### Data listing
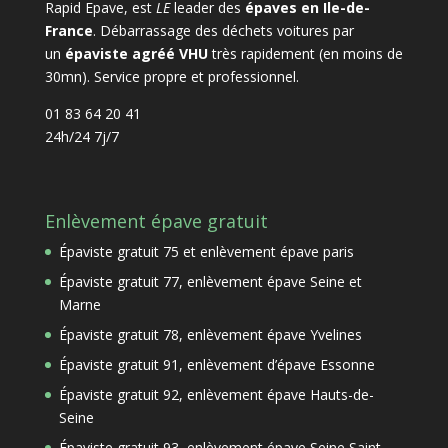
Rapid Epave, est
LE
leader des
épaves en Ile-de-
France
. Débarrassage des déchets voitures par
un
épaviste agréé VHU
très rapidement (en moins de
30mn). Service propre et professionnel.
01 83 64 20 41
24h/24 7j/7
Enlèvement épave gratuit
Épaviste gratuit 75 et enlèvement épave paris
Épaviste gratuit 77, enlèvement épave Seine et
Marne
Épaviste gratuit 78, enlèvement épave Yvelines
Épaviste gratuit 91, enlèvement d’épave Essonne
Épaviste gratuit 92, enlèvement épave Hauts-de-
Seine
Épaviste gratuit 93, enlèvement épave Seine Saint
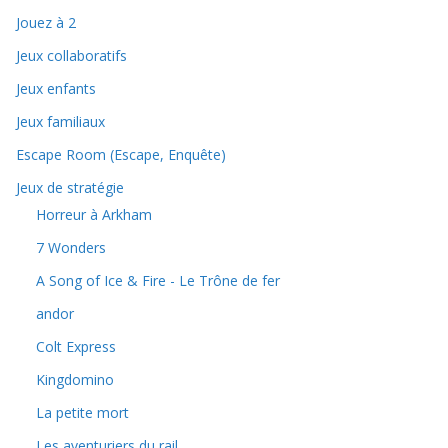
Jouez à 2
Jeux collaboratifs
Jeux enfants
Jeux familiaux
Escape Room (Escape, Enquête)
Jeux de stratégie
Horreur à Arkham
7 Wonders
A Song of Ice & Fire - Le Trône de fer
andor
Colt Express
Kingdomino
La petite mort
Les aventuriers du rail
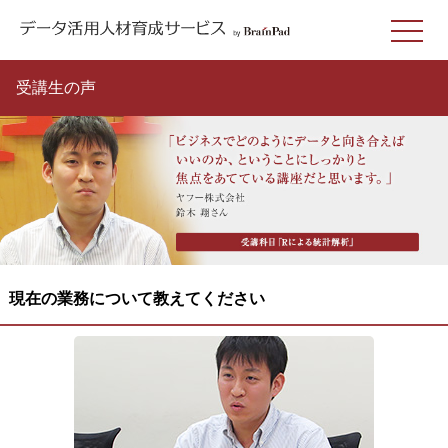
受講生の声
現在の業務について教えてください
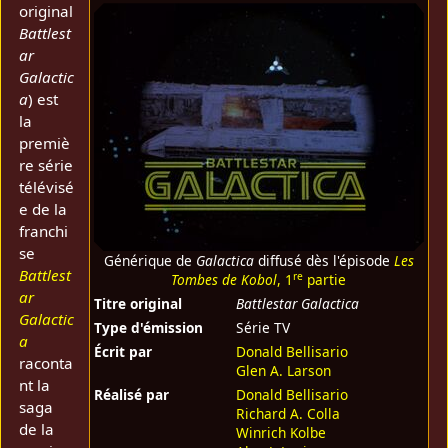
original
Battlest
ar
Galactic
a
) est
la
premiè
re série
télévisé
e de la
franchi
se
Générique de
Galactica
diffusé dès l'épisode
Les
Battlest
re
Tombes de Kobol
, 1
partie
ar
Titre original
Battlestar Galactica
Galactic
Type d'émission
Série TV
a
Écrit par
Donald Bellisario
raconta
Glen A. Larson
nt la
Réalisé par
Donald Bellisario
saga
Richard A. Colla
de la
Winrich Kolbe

### What the task requires
Print each entry shown above with exact wording and no pictures.

### Completed task
Rapid Epave, est
LE
leader des
épaves en Ile-de-
France
. Débarrassage des déchets voitures par
un
épaviste agréé VHU
très rapidement (en moins de
30mn). Service propre et professionnel.
01 83 64 20 41
24h/24 7j/7
Enlèvement épave gratuit
Épaviste gratuit 75 et enlèvement épave paris
Épaviste gratuit 77, enlèvement épave Seine et
Marne
Épaviste gratuit 78, enlèvement épave Yvelines
Épaviste gratuit 91, enlèvement d’épave Essonne
Épaviste gratuit 92, enlèvement épave Hauts-de-
Seine
Épaviste gratuit 93, enlèvement épave Seine Saint
Jouez à 2
Jeux collaboratifs
Jeux enfants
Jeux familiaux
Escape Room (Escape, Enquête)
Jeux de stratégie
Horreur à Arkham
7 Wonders
A Song of Ice & Fire - Le Trône de fer
andor
Colt Express
Kingdomino
La petite mort
Les aventuriers du rail
受講生の声
現在の業務について教えてください
original
Battlest
ar
Galactic
a
) est
la
premiè
re série
télévisé
e de la
franchi
se
Générique de
Galactica
diffusé dès l'épisode
Les
Battlest
re
Tombes de Kobol
, 1
partie
ar
Titre original
Battlestar Galactica
Galactic
Type d'émission
Série TV
a
Écrit par
Donald Bellisario
raconta
Glen A. Larson
nt la
Réalisé par
Donald Bellisario
saga
Richard A. Colla
de la
Winrich Kolbe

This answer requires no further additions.